If your agreement has neither, you have several practical options to raise with your lender. You can request a formal amendment that excludes operating lease liabilities from the relevant covenant definitions, you can ask for a covenant waiver for the affected periods, or you can negotiate adjusted ratio thresholds that account for the new liability. Banks generally have little appetite to call a performing loan over an accounting-driven technical default, but they expect you to surface the issue rather than ignore it.
These conversations often coincide with refinancing, acquisitions, or new debt, where covenant structures get rewritten anyway. Our transaction advisory team helps borrowers model covenant headroom and structure lease-aware definitions into new credit agreements so the same problem does not resurface at the next financing. Building frozen GAAP protection into the document at signing is far cheaper than amending under pressure later.
Practical Steps to Stay Compliant
Treat covenant management as an ongoing process, not a one-time fix. Review every credit agreement for its GAAP reference language and flag any that test broad liability or net worth measures. Recompute covenants on a pro forma basis each quarter so the lease liability never produces a surprise at the testing date.

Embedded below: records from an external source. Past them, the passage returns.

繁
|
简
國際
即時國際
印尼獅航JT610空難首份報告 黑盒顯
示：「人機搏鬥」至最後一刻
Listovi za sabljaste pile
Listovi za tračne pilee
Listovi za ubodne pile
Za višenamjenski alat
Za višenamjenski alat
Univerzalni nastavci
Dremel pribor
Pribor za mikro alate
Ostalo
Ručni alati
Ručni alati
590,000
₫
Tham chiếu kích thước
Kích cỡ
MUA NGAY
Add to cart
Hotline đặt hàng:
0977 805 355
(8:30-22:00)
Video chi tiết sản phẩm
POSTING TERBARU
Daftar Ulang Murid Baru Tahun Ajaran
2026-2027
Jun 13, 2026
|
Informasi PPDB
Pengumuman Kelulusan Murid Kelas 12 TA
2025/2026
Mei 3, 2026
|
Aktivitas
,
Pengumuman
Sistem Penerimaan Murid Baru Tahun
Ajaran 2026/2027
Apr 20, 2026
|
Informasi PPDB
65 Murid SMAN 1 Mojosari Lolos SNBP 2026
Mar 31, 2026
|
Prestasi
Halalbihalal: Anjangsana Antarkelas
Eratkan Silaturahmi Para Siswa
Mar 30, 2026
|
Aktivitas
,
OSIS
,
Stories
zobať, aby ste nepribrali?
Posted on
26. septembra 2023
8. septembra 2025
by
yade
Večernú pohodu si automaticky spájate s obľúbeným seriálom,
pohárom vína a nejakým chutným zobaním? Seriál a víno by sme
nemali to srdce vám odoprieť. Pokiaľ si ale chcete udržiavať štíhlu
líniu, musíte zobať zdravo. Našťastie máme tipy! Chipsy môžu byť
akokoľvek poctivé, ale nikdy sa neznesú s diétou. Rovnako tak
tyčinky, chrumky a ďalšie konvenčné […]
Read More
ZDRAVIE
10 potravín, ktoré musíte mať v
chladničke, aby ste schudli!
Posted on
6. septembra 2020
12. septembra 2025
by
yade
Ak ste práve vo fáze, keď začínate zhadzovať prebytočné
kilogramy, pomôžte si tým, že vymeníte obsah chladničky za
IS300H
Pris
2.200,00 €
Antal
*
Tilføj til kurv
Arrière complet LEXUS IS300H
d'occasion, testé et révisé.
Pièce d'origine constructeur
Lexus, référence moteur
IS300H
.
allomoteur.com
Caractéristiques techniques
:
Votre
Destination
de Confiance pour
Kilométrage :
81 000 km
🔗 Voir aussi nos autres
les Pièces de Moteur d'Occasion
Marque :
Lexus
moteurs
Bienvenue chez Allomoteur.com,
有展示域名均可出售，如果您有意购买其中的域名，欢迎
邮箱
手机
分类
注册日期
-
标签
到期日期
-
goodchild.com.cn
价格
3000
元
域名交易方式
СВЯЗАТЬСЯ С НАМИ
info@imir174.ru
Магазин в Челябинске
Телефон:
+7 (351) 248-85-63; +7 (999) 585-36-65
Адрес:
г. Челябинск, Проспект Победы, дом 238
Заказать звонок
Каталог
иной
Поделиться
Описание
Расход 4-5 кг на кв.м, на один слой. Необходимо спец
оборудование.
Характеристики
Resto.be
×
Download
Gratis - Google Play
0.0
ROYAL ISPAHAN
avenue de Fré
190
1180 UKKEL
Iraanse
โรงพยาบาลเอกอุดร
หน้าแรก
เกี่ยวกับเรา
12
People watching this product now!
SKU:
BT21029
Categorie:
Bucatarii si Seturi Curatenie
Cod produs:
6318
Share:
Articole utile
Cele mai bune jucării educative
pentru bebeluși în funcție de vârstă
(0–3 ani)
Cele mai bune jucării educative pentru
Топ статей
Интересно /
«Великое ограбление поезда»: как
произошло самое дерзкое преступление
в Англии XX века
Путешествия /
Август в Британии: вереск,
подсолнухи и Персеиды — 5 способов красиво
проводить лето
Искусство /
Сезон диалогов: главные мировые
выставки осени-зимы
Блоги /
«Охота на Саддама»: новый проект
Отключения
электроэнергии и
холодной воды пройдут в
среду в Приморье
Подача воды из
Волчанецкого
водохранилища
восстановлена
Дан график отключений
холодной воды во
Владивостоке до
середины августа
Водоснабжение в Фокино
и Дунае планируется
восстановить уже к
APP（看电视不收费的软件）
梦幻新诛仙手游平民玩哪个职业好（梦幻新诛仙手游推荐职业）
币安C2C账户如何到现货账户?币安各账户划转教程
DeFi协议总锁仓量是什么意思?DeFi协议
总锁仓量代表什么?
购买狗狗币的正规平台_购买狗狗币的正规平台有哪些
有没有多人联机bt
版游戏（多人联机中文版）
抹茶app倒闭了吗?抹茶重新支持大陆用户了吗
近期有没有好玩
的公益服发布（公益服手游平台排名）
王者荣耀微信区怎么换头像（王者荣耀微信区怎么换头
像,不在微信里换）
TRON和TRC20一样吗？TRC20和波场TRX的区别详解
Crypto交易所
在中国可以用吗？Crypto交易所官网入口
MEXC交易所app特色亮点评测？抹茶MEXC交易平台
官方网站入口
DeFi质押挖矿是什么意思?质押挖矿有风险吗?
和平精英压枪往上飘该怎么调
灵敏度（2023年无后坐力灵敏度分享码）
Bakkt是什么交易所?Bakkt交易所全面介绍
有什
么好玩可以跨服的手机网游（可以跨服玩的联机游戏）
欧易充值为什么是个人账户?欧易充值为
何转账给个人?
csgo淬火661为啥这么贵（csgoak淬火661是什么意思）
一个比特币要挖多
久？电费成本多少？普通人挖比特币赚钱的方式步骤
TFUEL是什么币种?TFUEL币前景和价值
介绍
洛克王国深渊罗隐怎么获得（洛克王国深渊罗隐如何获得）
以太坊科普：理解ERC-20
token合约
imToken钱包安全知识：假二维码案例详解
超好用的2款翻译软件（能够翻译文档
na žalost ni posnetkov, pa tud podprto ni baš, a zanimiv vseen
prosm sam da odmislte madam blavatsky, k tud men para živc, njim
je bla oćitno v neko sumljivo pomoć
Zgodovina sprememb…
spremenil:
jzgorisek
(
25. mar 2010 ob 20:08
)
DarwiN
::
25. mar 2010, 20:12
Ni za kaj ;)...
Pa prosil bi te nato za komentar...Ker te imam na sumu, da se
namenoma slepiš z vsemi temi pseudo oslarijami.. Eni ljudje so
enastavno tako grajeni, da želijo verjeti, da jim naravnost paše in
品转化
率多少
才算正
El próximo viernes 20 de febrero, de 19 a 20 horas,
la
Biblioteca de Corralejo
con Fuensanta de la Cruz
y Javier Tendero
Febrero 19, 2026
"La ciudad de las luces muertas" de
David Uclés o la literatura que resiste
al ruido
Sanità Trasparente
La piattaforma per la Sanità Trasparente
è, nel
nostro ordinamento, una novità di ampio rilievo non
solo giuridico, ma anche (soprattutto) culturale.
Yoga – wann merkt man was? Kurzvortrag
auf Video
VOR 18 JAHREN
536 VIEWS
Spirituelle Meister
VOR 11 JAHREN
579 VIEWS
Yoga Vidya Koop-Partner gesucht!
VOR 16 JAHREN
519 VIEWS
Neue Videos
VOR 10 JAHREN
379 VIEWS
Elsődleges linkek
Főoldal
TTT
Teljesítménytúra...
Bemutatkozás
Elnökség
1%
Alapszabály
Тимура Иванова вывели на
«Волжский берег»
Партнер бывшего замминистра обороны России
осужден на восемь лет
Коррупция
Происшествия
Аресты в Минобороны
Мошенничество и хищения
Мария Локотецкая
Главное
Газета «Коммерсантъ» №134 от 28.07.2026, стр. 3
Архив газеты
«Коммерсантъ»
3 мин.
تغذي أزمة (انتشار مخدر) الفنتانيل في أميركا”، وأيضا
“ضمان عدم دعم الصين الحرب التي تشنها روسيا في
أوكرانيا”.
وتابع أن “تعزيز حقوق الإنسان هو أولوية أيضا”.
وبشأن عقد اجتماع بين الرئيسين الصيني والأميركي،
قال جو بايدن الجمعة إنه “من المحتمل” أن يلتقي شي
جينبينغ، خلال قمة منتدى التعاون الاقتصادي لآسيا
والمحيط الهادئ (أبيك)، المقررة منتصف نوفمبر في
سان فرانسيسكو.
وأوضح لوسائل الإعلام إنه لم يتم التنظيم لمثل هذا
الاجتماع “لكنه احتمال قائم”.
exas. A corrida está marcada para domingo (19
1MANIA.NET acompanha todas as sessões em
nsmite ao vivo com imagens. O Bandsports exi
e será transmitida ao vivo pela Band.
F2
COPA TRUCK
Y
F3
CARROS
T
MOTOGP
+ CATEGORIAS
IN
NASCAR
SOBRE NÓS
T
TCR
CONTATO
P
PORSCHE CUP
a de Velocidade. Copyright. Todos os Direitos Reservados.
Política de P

Keep your lender informed early and in writing. A proactive memo explaining the ASC 842 impact, paired with a request to add or confirm frozen GAAP language, preserves the relationship and reduces the chance of an adverse notice. Coordinate this with your CPA so the covenant analysis ties directly to the lease calculations in your financial statements.
Finally, build covenant awareness into your lease decisions going forward. Before signing a long-term lease, model how the new liability will move your leverage and tangible net worth ratios, because the accounting consequence is now immediate and visible to every lender who reads your statements.
Frequently Asked Questions
Does ASC 842 actually increase the amount of debt my company owes?
No. ASC 842 changes presentation, not economics. The cash you are obligated to pay under a lease is identical before and after adoption. The standard simply moves the operating lease obligation from the footnotes onto the balance sheet as a lease liability, which can affect ratios that are calculated from balance sheet figures even though your underlying cash commitments are unchanged.
Will my bank call my loan over an ASC 842 technical default?
It is unlikely that a lender will call a performing loan solely because of an accounting-driven technical default, but the risk is real and should not be ignored. A breach can give the bank the contractual right to accelerate the loan, increase pricing, or impose new conditions. The safest course is to identify the exposure early, document that the breach stems from the accounting change rather than from operations, and request frozen GAAP language or a waiver before the testing date.
What is a frozen GAAP clause and how do I get one?
A frozen GAAP clause fixes covenant calculations to GAAP as it existed on a specific date, usually the loan closing date, so later standard changes like ASC 842 do not affect the covenant math. You obtain one either by confirming it already exists in your agreement or by negotiating it into a new or amended credit agreement. Lenders frequently agree, because the clause keeps your statements GAAP-compliant while preserving the economic intent both parties originally bargained for.
Which covenants are most affected by operating lease liabilities?
Leverage ratios, debt-to-equity ratios, and tangible net worth covenants are typically the most sensitive, because the new lease liability raises measured liabilities while the right-of-use asset is often excluded from tangible net worth. Covenants that define “debt” narrowly as funded or interest-bearing indebtedness may not be affected at all, since ASC 842 classifies operating lease liabilities as operating rather than financial obligations. The only way to know is to read your specific covenant definitions and run the numbers both ways.